TENTATIVE
Foreword
Marketing aims at creating, communicating, delivering, and exchanging offerings that (hopefully) have value for customers, clients, partners, or other relationships. Much of its success depends on reaching the right people with the right message in the right situation. Whatever can be of help in this endeavour is to be used or at least tried out. Trying different media is part of these experiments and has lead to many experiences - more or less successful ones among them.
In today’s media-rich society with many messages (more or less desperately) searching for receivers successful marketing means especially to reach people when they are open to receive a marketing message. This may be one reason, why mobile marketing – or more precisely – marketing making use of mobile communication is considered as such a promising field. The vast coverage that mobile communication networks (e.g., GSM) offer allows to reach more and more people at almost every location and consequently at almost every time. In addition mobile communication subscribers are often identified to at least some degree via their mobile phone number. And last but not least the infrastructure of cell-based networks together with ever-improving navigation based on satellites can tell quite a bit about customers and their situation. Thus, marketers can come closer to consumers than ever before.
Coming close and not being annoying requires special skills. While not all of them can be acquired by research, this situation clearly asks for a Handbook of Research on Mobile Marketing Management. Key Pousttchi and Dietmar G. Wiedemann can therefore be applauded for having chosen the right topic at the right time demonstrating good marketing skills. Will a handbook be the right medium in an age of content overflow? It can be, if it is structured well, and the structure of this book does make sense: Starting with an “Introduction to Mobile Marketing” and then following up with “Technology Issues in Mobile Marketing” avoids the mistake to believe that technology would solve every problem, even if it is not even explained, while demonstrating at the same time that mobile marketing cannot be successful without understanding the technology basics.

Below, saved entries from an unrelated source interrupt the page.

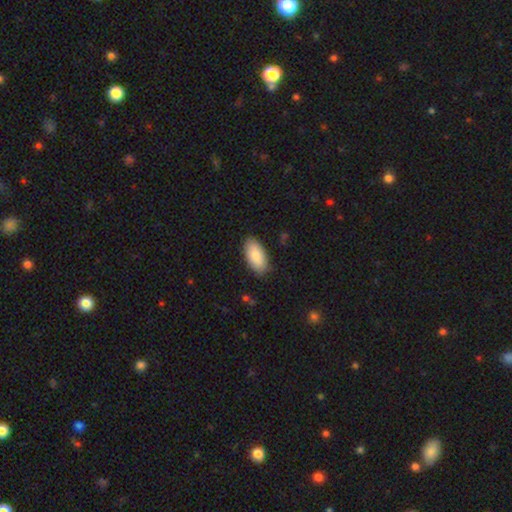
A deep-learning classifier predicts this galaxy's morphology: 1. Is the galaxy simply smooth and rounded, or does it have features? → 87% smooth, 7% featured or disk, 6% star or artifact.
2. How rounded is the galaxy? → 93% in between, 5% cigar-shaped, 2% round.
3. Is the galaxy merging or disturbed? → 85% none, 11% minor disturbance, 2% major disturbance, 1% merger.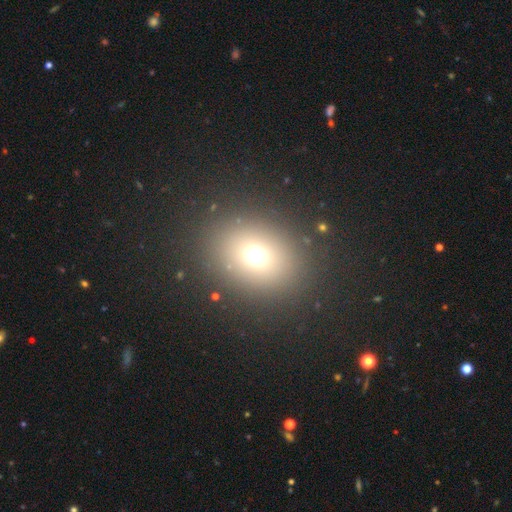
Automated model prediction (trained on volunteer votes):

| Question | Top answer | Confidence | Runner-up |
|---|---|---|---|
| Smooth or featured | smooth | 70% | star or artifact (19%) |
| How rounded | round | 54% | in between (45%) |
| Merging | none | 86% | minor disturbance (8%) |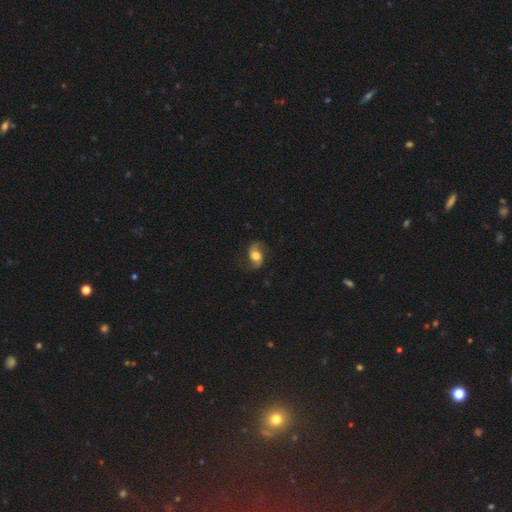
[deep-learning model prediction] Smooth or featured? Predicted: featured or disk (p=0.68). Edge-on disk? Predicted: no (p=0.97). Bar? Predicted: no (p=0.60). Spiral arms? Predicted: yes (p=0.93). Spiral winding? Predicted: loose (p=0.57). Spiral arm count? Predicted: 2 (p=0.92). Bulge size? Predicted: moderate (p=0.54). Merging? Predicted: none (p=0.74).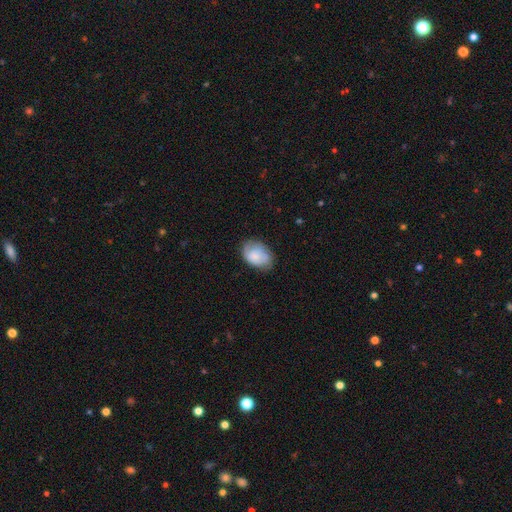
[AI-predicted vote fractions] Smooth or featured: smooth — 68% (featured or disk — 24%)
How rounded: in between — 78% (round — 21%)
Merging: none — 64% (minor disturbance — 27%)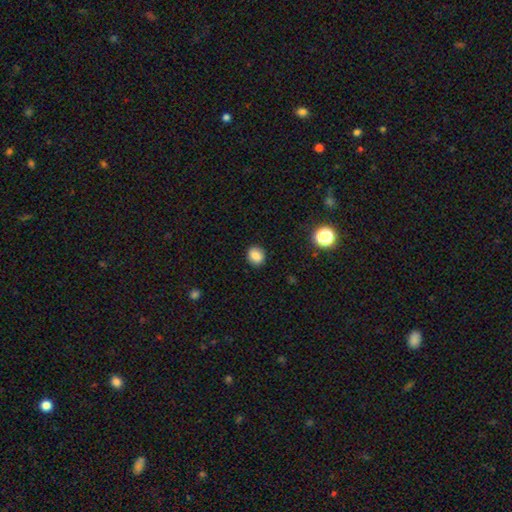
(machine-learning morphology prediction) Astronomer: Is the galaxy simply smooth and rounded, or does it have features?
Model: smooth — 83%.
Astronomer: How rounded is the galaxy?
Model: round — 71%.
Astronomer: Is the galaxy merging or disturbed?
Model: none — 89%.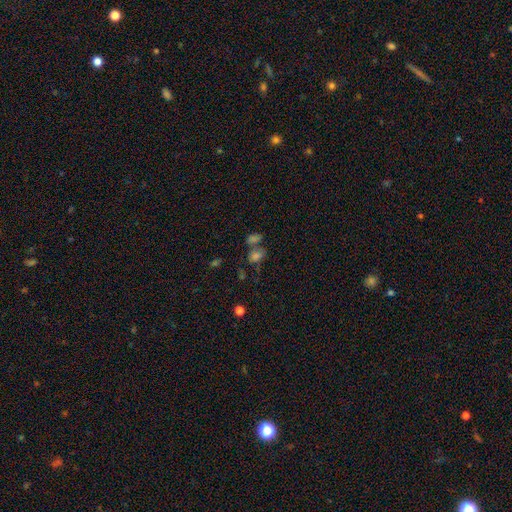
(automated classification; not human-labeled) The model was most divided on "merging": none: 42%, merger: 35%, minor disturbance: 14%, major disturbance: 9%. More confident: how rounded — in between (67%); smooth or featured — smooth (61%).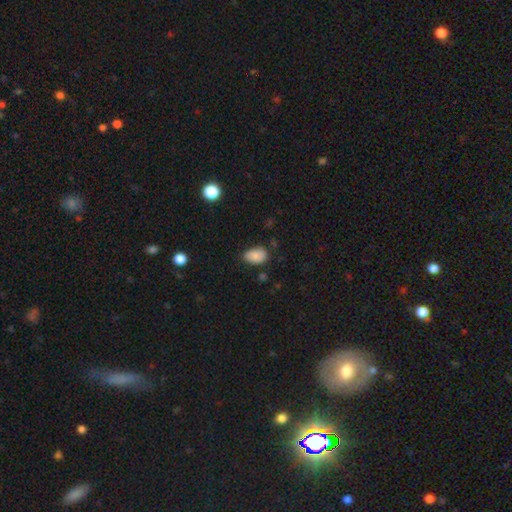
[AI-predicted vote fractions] A smooth galaxy with no disk features (85%) that is in between round and cigar-shaped (88%). Merging: none (70%).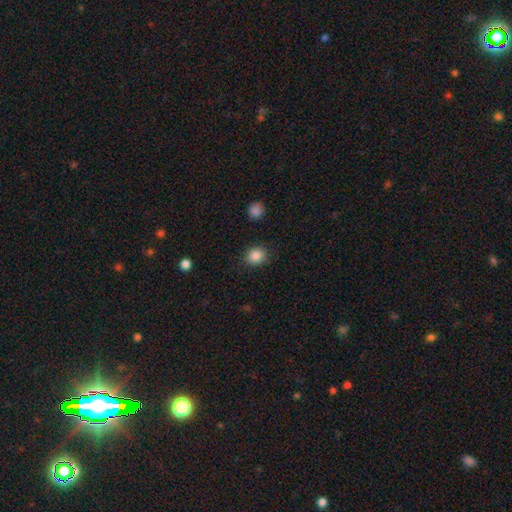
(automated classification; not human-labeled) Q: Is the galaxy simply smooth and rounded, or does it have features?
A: smooth — 87%.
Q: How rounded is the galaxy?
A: round — 73%.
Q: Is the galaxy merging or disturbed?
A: none — 86%.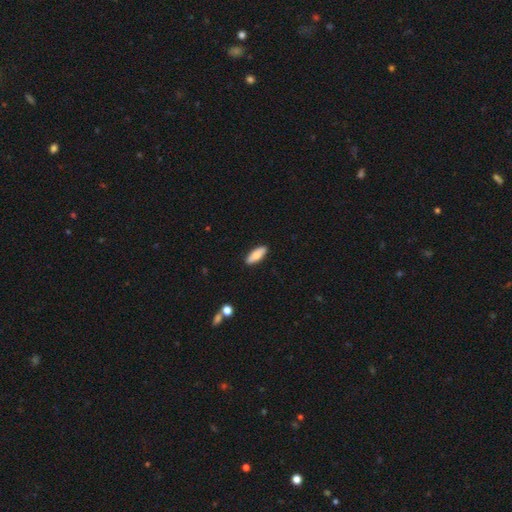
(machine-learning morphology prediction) Smooth or featured: smooth — 75% (featured or disk — 19%)
How rounded: in between — 67% (cigar-shaped — 31%)
Merging: none — 90% (minor disturbance — 7%)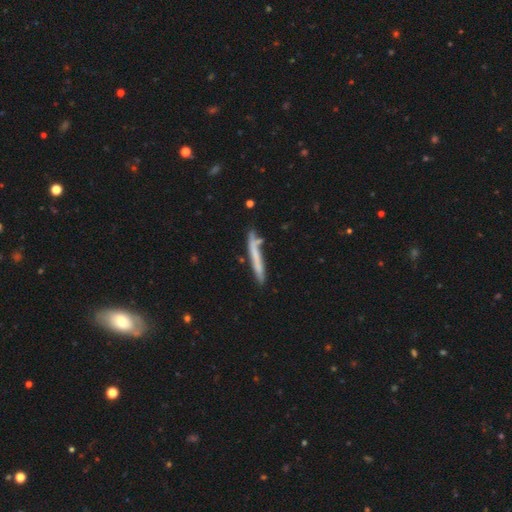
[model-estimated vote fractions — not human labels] This appears to be a smooth galaxy with no disk features (54%) that is cigar-shaped (96%). Merging: none (74%).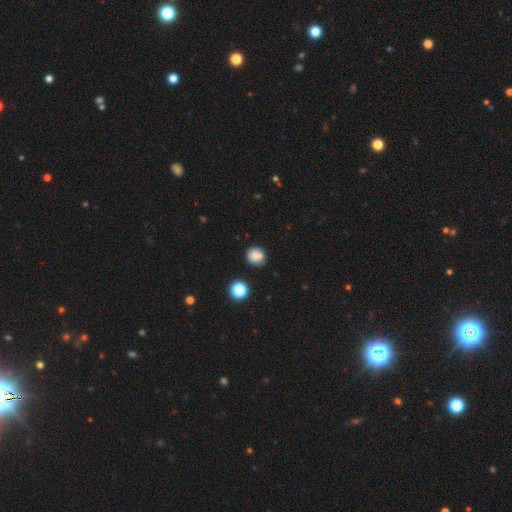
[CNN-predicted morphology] A smooth galaxy with no disk features (79%) that is round (87%). Merging: none (69%).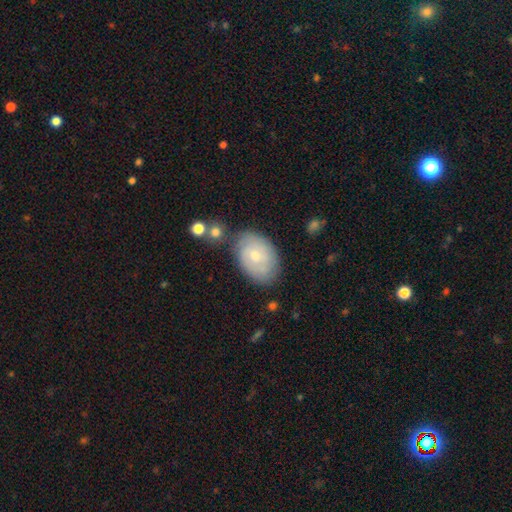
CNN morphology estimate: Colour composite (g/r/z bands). It shows a smooth galaxy with no disk features (48%). Merging: none (71%).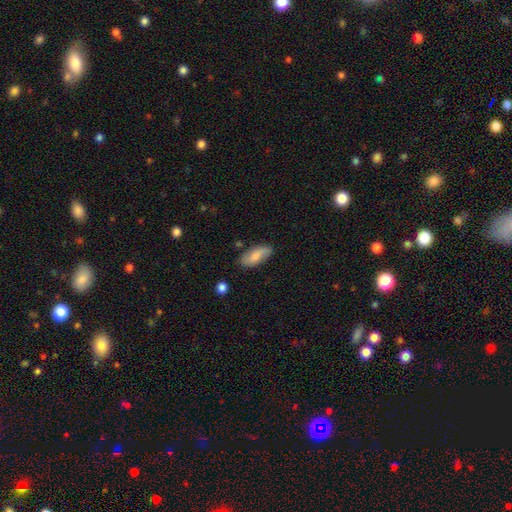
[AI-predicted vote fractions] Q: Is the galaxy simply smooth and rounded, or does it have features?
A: smooth — 70%.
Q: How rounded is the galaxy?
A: in between — 86%.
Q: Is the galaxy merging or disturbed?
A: none — 78%.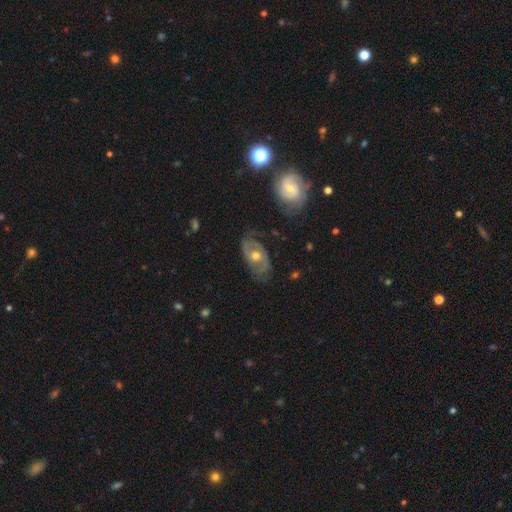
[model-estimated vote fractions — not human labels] smooth_or_featured: featured or disk (p=0.75) [alt: smooth p=0.18]
disk_edge_on: no (p=0.94) [alt: yes p=0.06]
bar: no (p=0.68) [alt: weak p=0.24]
has_spiral_arms: yes (p=0.78) [alt: no p=0.22]
spiral_winding: medium (p=0.42) [alt: tight p=0.41]
spiral_arm_count: 2 (p=0.72) [alt: can't tell p=0.18]
bulge_size: moderate (p=0.72) [alt: small p=0.21]
merging: none (p=0.71) [alt: minor disturbance p=0.18]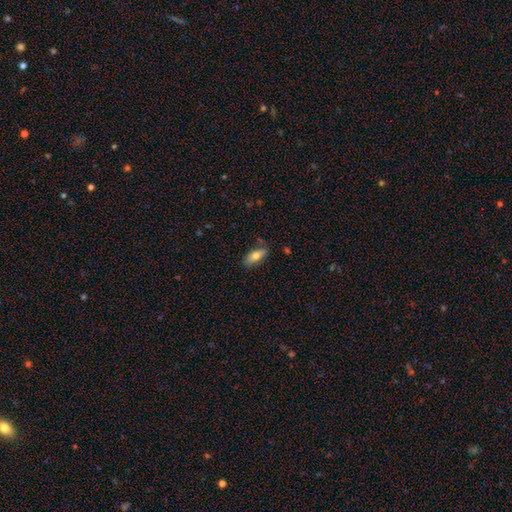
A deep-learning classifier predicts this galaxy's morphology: This appears to be a smooth galaxy with no disk features (72%) that is in between round and cigar-shaped (78%). Merging: none (77%).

Both sections give a good basis for describing “Research Issues in Mobile Marketing”, as done in Section 3, before then “Managerial Issues in Mobile Marketing” can be discussed in Section 4.
This handbook, collected by editors, who for a long time have fostered the communication and exchange between researchers and practitioners, should help both to understand current issues as well as open questions and last not least each other.
May it receive the success it deserves.